In that world, escape routes and safe houses were marked with the yellow spray-painted logo of the game. Which was exactly what I was now seeing in Ankara streets, coincidentally near affordable cafes where students or foreign photojournalists hung around, mostly because of proximity to demonstrations hot-spots, Wi-Fi, phone charging and good coffee.

To my chagrin, when I tried to bring it to friends’ and colleagues’ attention most of them had no idea of what I was talking about. Because, you know, “videogames!”
One of my most brilliant and smartest fixer/friends had studied videogame marketing and we did some research. We asked the cafe staff, who knew what the logo was but thought it was just a coincidence. They were surprised that it marked other cafes too, but they suggested some gamers’ role playing1 .
Our research revealed that the old installments of “Half-Life 2” were still the most played online games in Turkey, peaking after Gezi, but we also noticed that players could exchange encrypted audio and text messages. We clearly were onto something, but before we could find more a wave of bloody bombings cleared the streets and emptied the cafes.
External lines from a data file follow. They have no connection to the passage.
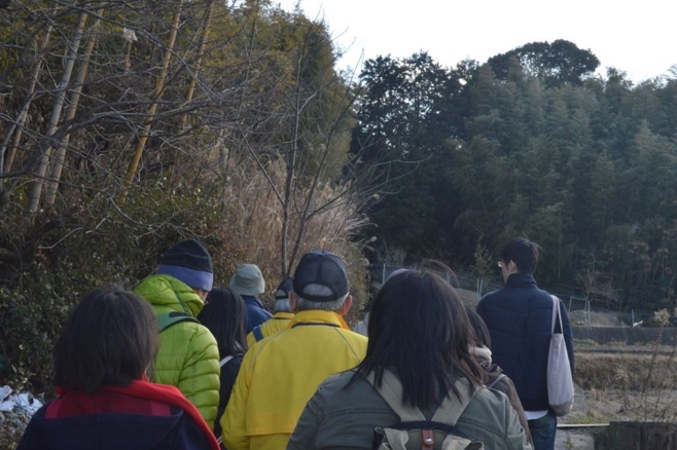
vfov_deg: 19.4
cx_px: 323
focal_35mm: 70
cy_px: 283
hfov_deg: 28.9
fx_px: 1316
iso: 400
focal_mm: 30
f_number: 9
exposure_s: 1/320
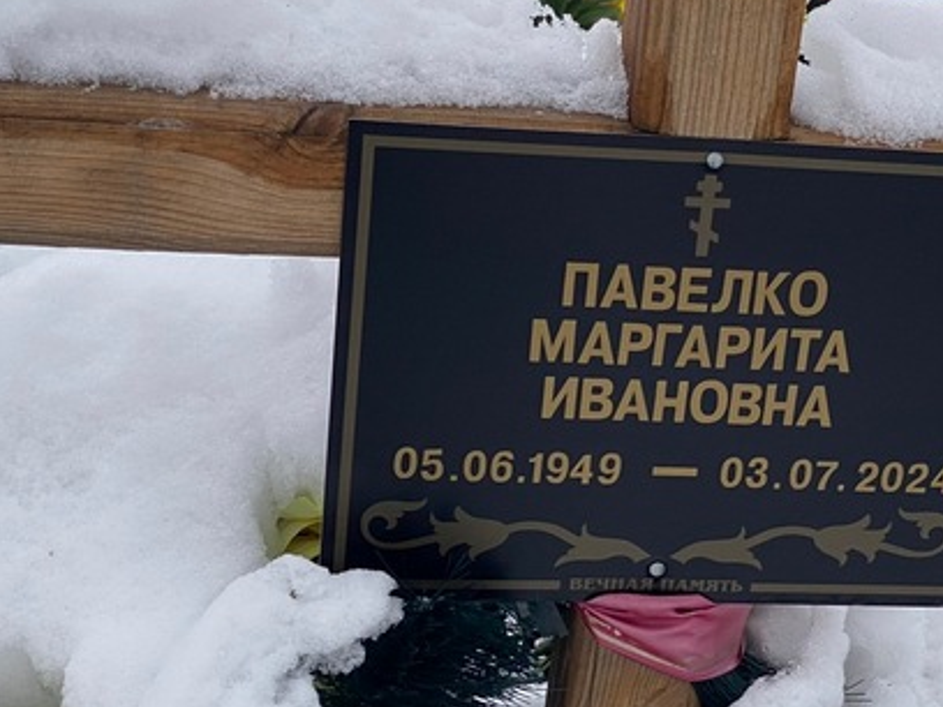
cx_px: 730
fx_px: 2779
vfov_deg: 14.5
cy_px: 497
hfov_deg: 19.1
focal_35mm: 102
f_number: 2
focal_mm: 6
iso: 20
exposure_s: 1/157
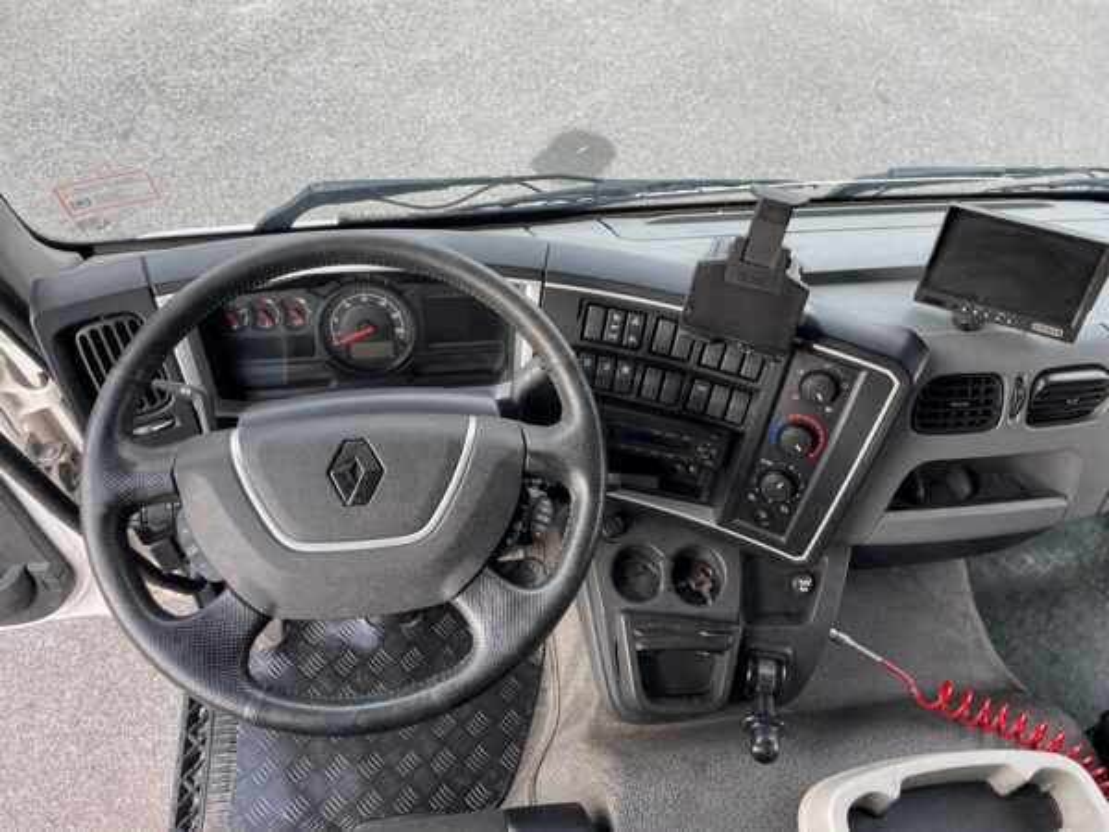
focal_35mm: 26
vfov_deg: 53.1
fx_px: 833
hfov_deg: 67.3
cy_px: 416
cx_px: 554
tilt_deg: -52.5
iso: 40
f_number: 1.6
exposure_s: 1/121
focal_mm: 4.2
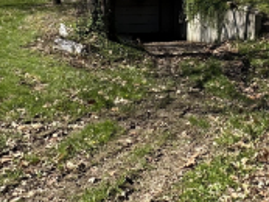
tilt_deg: -0.9
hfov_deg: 34.8
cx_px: 198
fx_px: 420
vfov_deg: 25.0
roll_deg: -0.7
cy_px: -26
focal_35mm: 54
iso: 50
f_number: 2.2
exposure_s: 1/812
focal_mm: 2.22
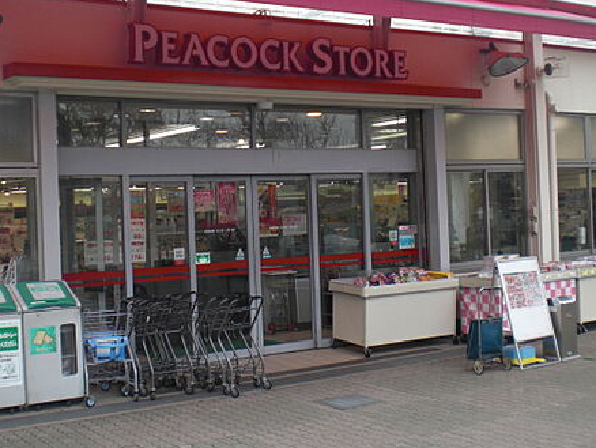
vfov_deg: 28.0
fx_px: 896
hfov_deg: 36.8
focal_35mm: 52
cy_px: 185
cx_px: 271
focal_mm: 6.3
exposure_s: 1/125
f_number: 3.1
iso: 64
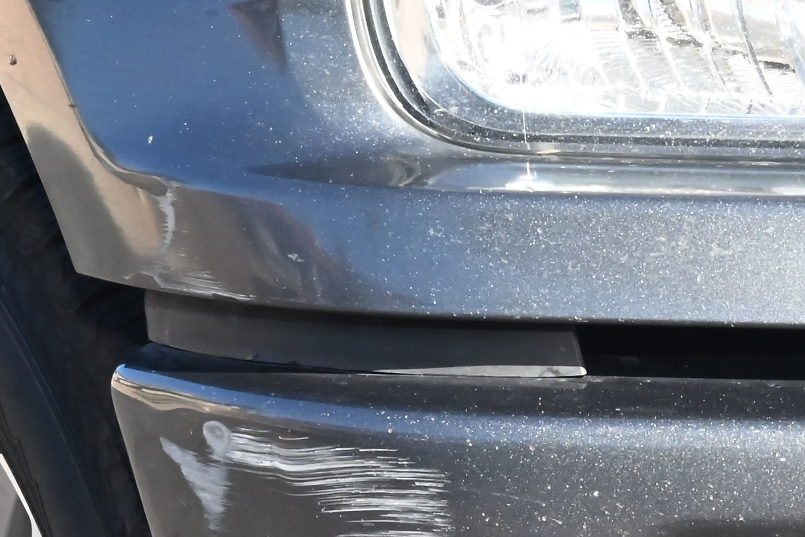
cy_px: 666
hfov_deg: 16.9
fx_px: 2528
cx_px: 1094
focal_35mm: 113
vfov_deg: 11.8
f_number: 22
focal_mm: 30
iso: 2200
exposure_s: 1/200
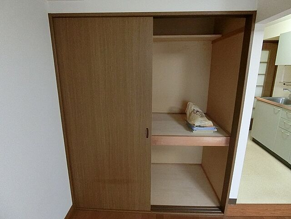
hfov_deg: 84.7
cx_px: 146
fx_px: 160
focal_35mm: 19
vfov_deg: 68.7
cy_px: 110
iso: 1600
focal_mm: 4.06
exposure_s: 1/100
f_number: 2.7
The graffiti didn’t stop but censorship reached the walls too. Teams of municipal workers started patrolling the city to cover anything spray-painted on them.

Except that.
There can be many reasons for a specific graffiti to be spared for at least three more years by otherwise merciless municipality cleaners. I can think of a few but none sounds convincing. Moreover, I always doubted the wisdom of intentionally marking “safe places” with a very recognizable logo. I still wonder if anyone who noticed those marks ever found out more than I could.
Still, a few years later, FBI uncovered a network based on PS4 sending ISIS fighters to Iraq, confirming both our intuitions: online games could hide encrypted communication and much worse, and overlooking popular entertainment should never be an option for those trying to make some sense of our crazy world. Perhaps, that makes the difference between being a Magnum or becoming a Higgins.